How Mannitol Is Produced Commercially
The dominant industrial method involves taking monosaccharides (single-unit sugars) like glucose or mannose and converting them through catalytic hydrogenation. In simple terms, the sugar is dissolved in water, mixed with a metal catalyst (typically nickel), and exposed to hydrogen gas at high temperature and pressure. This breaks the sugar’s carbonyl group and replaces it with a hydroxyl group, turning it into a sugar alcohol. The same basic process is used to make other sugar alcohols like sorbitol and xylitol.
Because glucose and fructose are cheaply produced from corn starch through enzymatic processing, corn is the most common upstream raw material for mannitol in the United States. Invert sugar, which is a mixture of glucose and fructose made by breaking down table sugar (sucrose), is another common starting material. The hydrogenation of fructose yields mannitol directly, while hydrogenating glucose produces mostly sorbitol, with mannitol as a secondary product that must be separated out through crystallization.
An older production method uses electrolytic reduction, where an electrical current converts glucose into mannitol in solution. This approach is less common today but still referenced in chemical literature.
Fermentation as a Newer Method
A growing area of production uses microbial fermentation instead of chemical hydrogenation. Certain bacteria, particularly heterofermentative lactic acid bacteria, naturally produce mannitol as a byproduct of their metabolism when they break down fructose. Yeasts and fungi can also be used. This biological route appeals to manufacturers looking for non-chemical, food-grade production processes. Researchers have been refining the fermentation conditions, including the sugar concentrations and reactor designs, to push yields high enough for commercial viability. One practical application is “in situ” mannitol production, where bacteria generate mannitol directly inside food and beverages as a way to reduce their sugar content.

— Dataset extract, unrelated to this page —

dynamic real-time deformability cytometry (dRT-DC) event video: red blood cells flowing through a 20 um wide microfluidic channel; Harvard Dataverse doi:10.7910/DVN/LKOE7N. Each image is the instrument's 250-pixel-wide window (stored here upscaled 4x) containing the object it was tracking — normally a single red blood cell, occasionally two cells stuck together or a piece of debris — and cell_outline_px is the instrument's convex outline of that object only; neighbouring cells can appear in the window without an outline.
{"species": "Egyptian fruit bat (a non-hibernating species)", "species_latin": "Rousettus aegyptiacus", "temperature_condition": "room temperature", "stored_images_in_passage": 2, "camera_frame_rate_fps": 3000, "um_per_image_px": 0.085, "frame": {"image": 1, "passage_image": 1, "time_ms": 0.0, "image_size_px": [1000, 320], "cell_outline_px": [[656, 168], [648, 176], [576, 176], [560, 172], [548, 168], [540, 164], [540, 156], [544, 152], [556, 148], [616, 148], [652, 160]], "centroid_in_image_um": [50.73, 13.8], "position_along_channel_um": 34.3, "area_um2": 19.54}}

Where Mannitol Occurs Naturally
Mannitol is widespread in nature. It shows up in tree sap, fruits, vegetables, mushrooms, and marine algae. The manna ash tree is the historical source that gave mannitol its name: the sweet, crystalline substance that oozes from its bark was once collected and used as a mild laxative in traditional medicine. Olive trees and plane trees produce similar exudates containing mannitol.
Among everyday foods, mannitol is found in pumpkin, celery, onions, strawberries, and cocoa beans. But the highest natural concentrations appear in mushrooms. The common white button mushroom (Agaricus bisporus) contains mannitol at levels approaching 50% of its dry weight in the cap. Shiitake mushrooms accumulate 20 to 30% mannitol by dry weight in the cap and stipe, though their mycelium (the root-like growing stage) contains only about 1%. Brown seaweed was historically an important source for commercial extraction before hydrogenation became the standard method.
What Mannitol Actually Is
Chemically, mannitol is a six-carbon sugar alcohol, a polyol. It looks and tastes like sugar but behaves differently in the body. Your digestive system absorbs it poorly, which means it provides roughly half the calories of regular sugar: about 1.6 to 2.4 calories per gram depending on which country’s regulatory framework you use, compared to 4 calories per gram for sucrose. More notably, mannitol has a glycemic index of zero. It does not raise blood sugar or trigger an insulin response, which is why it’s permitted in foods marketed to people with diabetes.
This poor absorption is also why mannitol works as an osmotic agent. In medicine, it draws water into the intestines (producing a laxative effect at high doses) or pulls fluid out of swollen tissues when given intravenously. In food manufacturing, its cool, sweet taste and resistance to absorbing moisture make it popular as a coating for chewing gum, a bulking agent in sugar-free candies, and a dusting powder for pharmaceutical tablets to keep them from sticking together.
Why the Source Matters
If you’re checking a product label and wondering where its mannitol came from, the answer is almost always corn-derived sugar that has been hydrogenated. Fermentation-derived mannitol is growing but still a small share of the market. Naturally extracted mannitol from seaweed or tree sap is rare in commercial products today. For people with corn allergies, this origin can be relevant, though the final mannitol molecule is chemically identical regardless of the starting material. The manufacturing process removes proteins and other allergenic components, so reactions are uncommon but not impossible for highly sensitive individuals.